Things have changed, we're not so afraid of so called "off flavors" by things that are part of the natural process of the beer production, touching the beer-yeast, trub, spent hops, break matter. Yeast are fastidious creatures, if left to their own devices they will go back and clean up any byproducts that cause off flavors. In fact you find a lot of things that used to freak people out just have proven to be less true. And some processes that were de-riguer back in the day, such as skimming off krausen aren't all that common any more.
It's not like the 60's and 70's (when most of those opinions espoused about autolysis originated from) when our hobby was still illegal, and there wasn't a lot of FRESH yeast available to us. The yeast used in hobby brewing was usually in cake form, which came from Germany and England in hot cargo ships and may have sat on a store shelf for a long time....or the brewer just used bread yeast.

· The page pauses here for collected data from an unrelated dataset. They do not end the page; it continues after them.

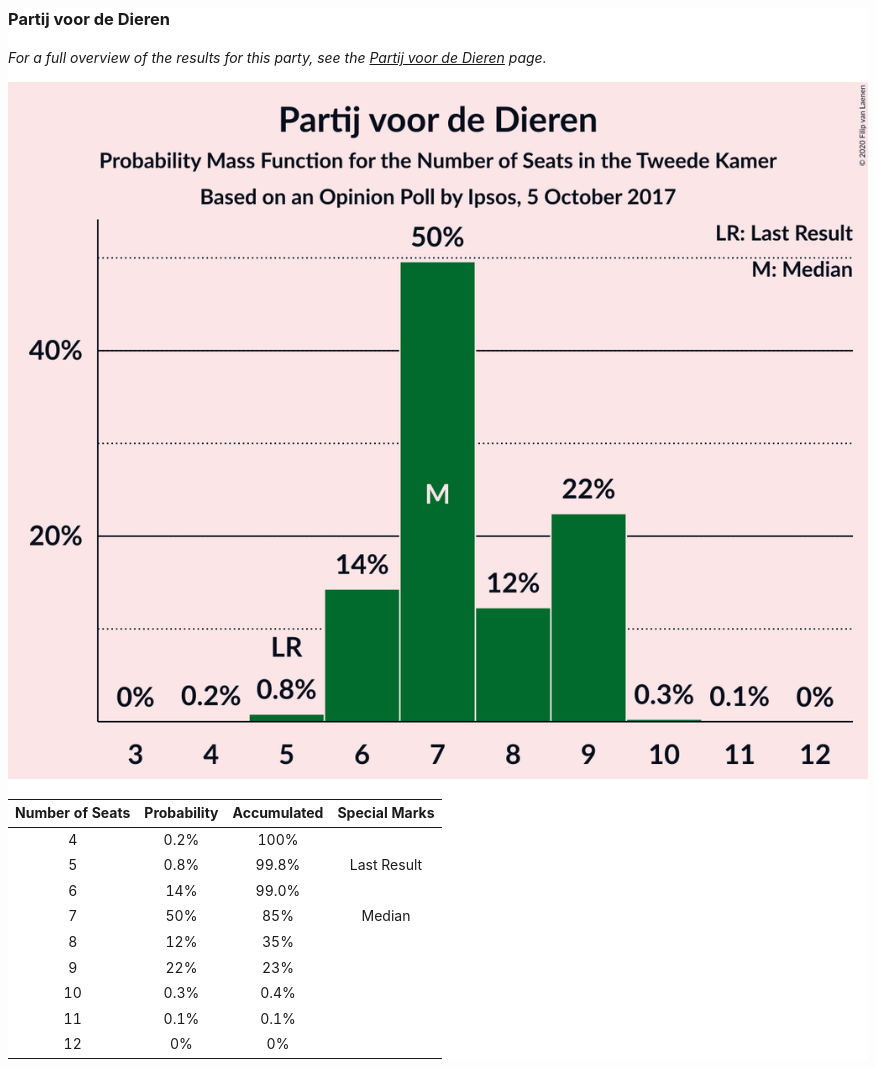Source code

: ### Partij voor de Dieren

*For a full overview of the results for this party, see the [Partij voor de Dieren](party-partijvoordedieren.html) page.*

![Graph with seats probability mass function not yet produced](2017-10-05-Ipsos-seats-pmf-partijvoordedieren.png "Seats Probability Mass Function")

| Number of Seats | Probability | Accumulated | Special Marks |
|:---------------:|:-----------:|:-----------:|:-------------:|
| 4 | 0.2% | 100% |  |
| 5 | 0.8% | 99.8% | Last Result |
| 6 | 14% | 99.0% |  |
| 7 | 50% | 85% | Median |
| 8 | 12% | 35% |  |
| 9 | 22% | 23% |  |
| 10 | 0.3% | 0.4% |  |
| 11 | 0.1% | 0.1% |  |
| 12 | 0% | 0% |  |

From John Palmer, author of How to brew, on why he changed his opinion about autolysis...
So the whole health and vitality of yeast was different back then compared to now. Back then it made sense. You had weaker yeast that had finished fermentation that were more susceptible to autolysis and breaking down. Now that is not the case. The bar of homebrewing has risen to where we are able to make beer that has the same robustness as professional beer. We've gotten our techniques and understanding of what makes a good fermentation up to that level, so you don't need to transfer the beer off the yeast to avoid autolysis like we used to recommend.
Yeast in the 21st century is much healthier to begin with, and is less prone to have issues like their cells autolysing....just like our own health tends to be better these days.
Now the only ones who really do it are cropping the yeast for harvesting.